The Supreme Court yesterday denied a petition for review and request for depublication of McCorkle Eastside Neighborhood Group v. City of St. Helena (2018) 31 Cal.App.5th 80 (see our previous post here). This affirms the First District Court of Appeal’s holding that discretionary design review of an otherwise permitted use is not subject to the California Environmental Quality Act (CEQA).
In practice, most design review and site plan approvals are similar to St. Helena’s Design Review Ordinance at issue in McCorkle. In general, these ordinances direct the agency to consider what a building will look like, but not the use of that building, which has already been determined by the zoning code. The ordinances provide for consideration of the general form, spatial relationships and appearance of a project in the context of the surrounding environment. This is done by evaluating the scale, orientation, bulk, mass, materials and colors, access to the site, and consistency with the General Plan. There is no authority to consider issues related to environmental impacts of the use, which would have already been studied during programmatic planning for the provision of the allowable use. Because each jurisdiction’s code is different, it is important to look at the scope of discretion granted to the agency in its code prior to applying McCorkle to a design review or site plan approval.
Prior to the filings before the Supreme Court, practitioners and agencies around the state had started to apply McCorkle to similar discretionary design review and site plan approvals where the code did not allow the agency to alter the project or require mitigation to reduce environmental impacts. This practice was put on hold pending yesterday’s decision by the Supreme Court. Going forward, agencies can and should follow McCorkle for approval of projects where their code provides for similarly limited discretion.

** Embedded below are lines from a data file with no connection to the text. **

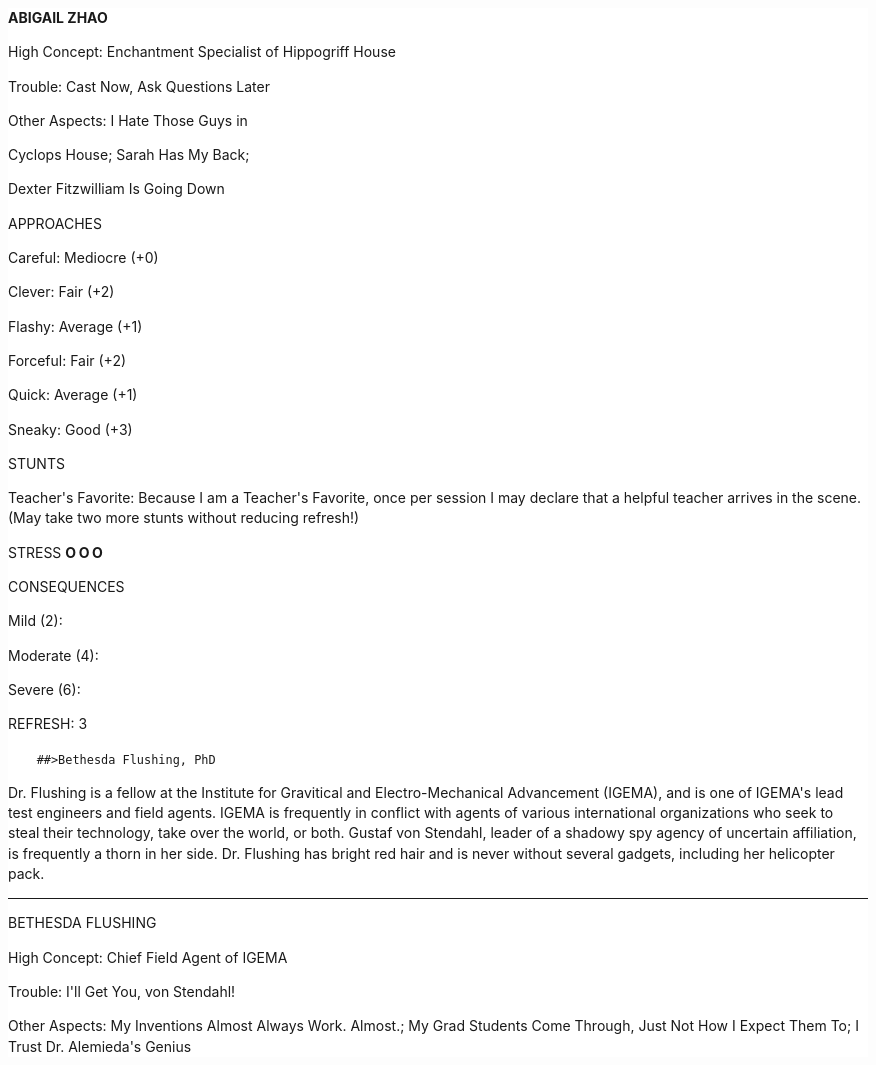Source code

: 
**ABIGAIL ZHAO**

High Concept: Enchantment Specialist of Hippogriff House

Trouble: Cast Now, Ask Questions Later

Other Aspects: I Hate Those Guys in

Cyclops House; Sarah Has My Back;

Dexter Fitzwilliam Is Going Down

APPROACHES

Careful: Mediocre (+0)

Clever: Fair (+2)

Flashy: Average (+1)

Forceful: Fair (+2)

Quick: Average (+1)

Sneaky: Good (+3)

STUNTS

Teacher's Favorite: Because I am a Teacher's Favorite, once per session I may declare that a helpful teacher arrives in the scene. (May take two more stunts without reducing refresh!)

STRESS **O** **O** **O**

CONSEQUENCES

Mild (2):

Moderate (4):

Severe (6):

REFRESH: 3

        ##>Bethesda Flushing, PhD

Dr. Flushing is a fellow at the Institute for Gravitical and Electro-Mechanical Advancement (IGEMA), and is one of IGEMA's lead test engineers and field agents. IGEMA is frequently in conflict with agents of various international organizations who seek to steal their technology, take over the world, or both. Gustaf von Stendahl, leader of a shadowy spy agency of uncertain affiliation, is frequently a thorn in her side. Dr. Flushing has bright red hair and is never without several gadgets, including her helicopter pack.
 
---

BETHESDA FLUSHING

High Concept: Chief Field Agent of IGEMA

Trouble: I'll Get You, von Stendahl!

Other Aspects: My Inventions Almost Always Work. Almost.; My Grad Students Come Through, Just Not How I Expect Them To; I Trust Dr. Alemieda's Genius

Finally, the Supreme Court denied review and depublication after it was made explicitly aware of an alleged split in authority between McCorkle and Georgetown Preservation Society v. County of El Dorado (2018) 30 Cal.App.5th 358, which was decided one day before McCorkle. In Georgetown, the agency used a mitigated negative declaration to review the discretionary approvals for merger of three downtown lots in a “quaint” Gold-Rush-era hamlet and for construction of a chain discount store. The Supreme Court let the First District’s opinion in McCorkle stand, and going forward it should not be interpreted as diverging from Georgetown because Georgetown did not address the scope of discretion or applicability of CEQA.